When the number of variables is large also the BE algorithm can take a long time. In this case the process can be sped up by setting the argument trim > 1. In the example below we trim three loadings at the time. This he exmple below shows how the trimming is reverted to one at the time when the number of loadings left to trim is less than three. This last feature is controlled by the argument reducetrim, which is TRUE by default.
bc.bet = spcabe(bsbl_avg, nd = 3, mincard = c(2, 2, 2), trim = 3, unc = F)
#> Comp 1: reduced trimming to TRUE remaining 2 iterations.
#> Comp 1 , reached min cardinality of 2 , smallest loading is 0.675
#> Comp 2: reduced trimming to TRUE remaining 2 iterations.

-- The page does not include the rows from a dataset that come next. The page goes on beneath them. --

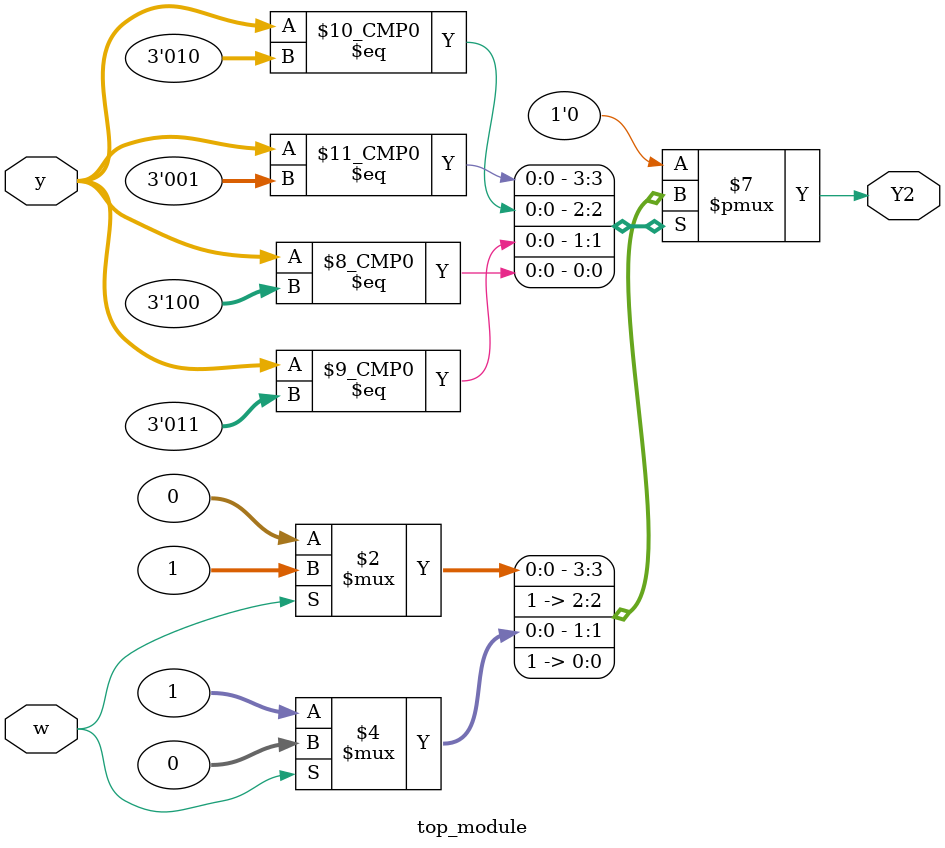
<source format=sv>
module top_module(
    input [3:1] y,
    input w,
    output reg Y2);
    
    always @(*) begin
        case (y)
            3'b000: Y2 = 0; // A
            3'b001: Y2 = w ? 1 : 0; // B
            3'b010: Y2 = w ? 1 : 1; // C
            3'b011: Y2 = w ? 0 : 1; // D
            3'b100: Y2 = 1; // E
            3'b101: Y2 = 0; // F
            default: Y2 = 0;
        endcase
    end

endmodule

</source>
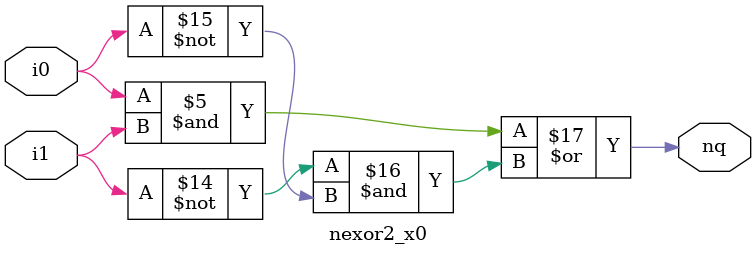
<source format=v>
/*                                                                      */
/*  Avertec Release v3.4p5 (64 bits on Linux 6.6.13+bpo-amd64)          */
/*  [AVT_only] host: fsdev                                              */
/*  [AVT_only] arch: x86_64                                             */
/*  [AVT_only] path: /opt/tasyag-3.4p5/bin/avt_shell                    */
/*  argv:                                                               */
/*                                                                      */
/*  User: verhaegs                                                      */
/*  Generation date Wed May 29 10:55:23 2024                            */
/*                                                                      */
/*  Verilog data flow description generated from `nexor2_x0`            */
/*                                                                      */


`timescale 1 ps/1 ps

module nexor2_x0 (i0, i1, nq);

  input  i0;
  input  i1;
  output nq;

  wire i1_n;
  wire i0_n;

  assign i0_n = ~(i0);
  assign i1_n = ~(i1);

  assign nq = ((~(i0_n) & ~(i1_n)) | (~(i0_n) & ~(i0)) | (~(i1) & ~(i1_n))
| (~(i1) & ~(i0)));

endmodule

</source>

#> Comp 2 , reached min cardinality of 2 , smallest loading is 0.478
#> Comp 3: reduced trimming to TRUE remaining 2 iterations.
#> Comp 3 , reached min cardinality of 2 , smallest loading is 0.679
Farcomeni, Alessio. 2009. “An Exact Approach to Sparse Principal Component Analysis.” Computational Statistics 24 (4): 583–604.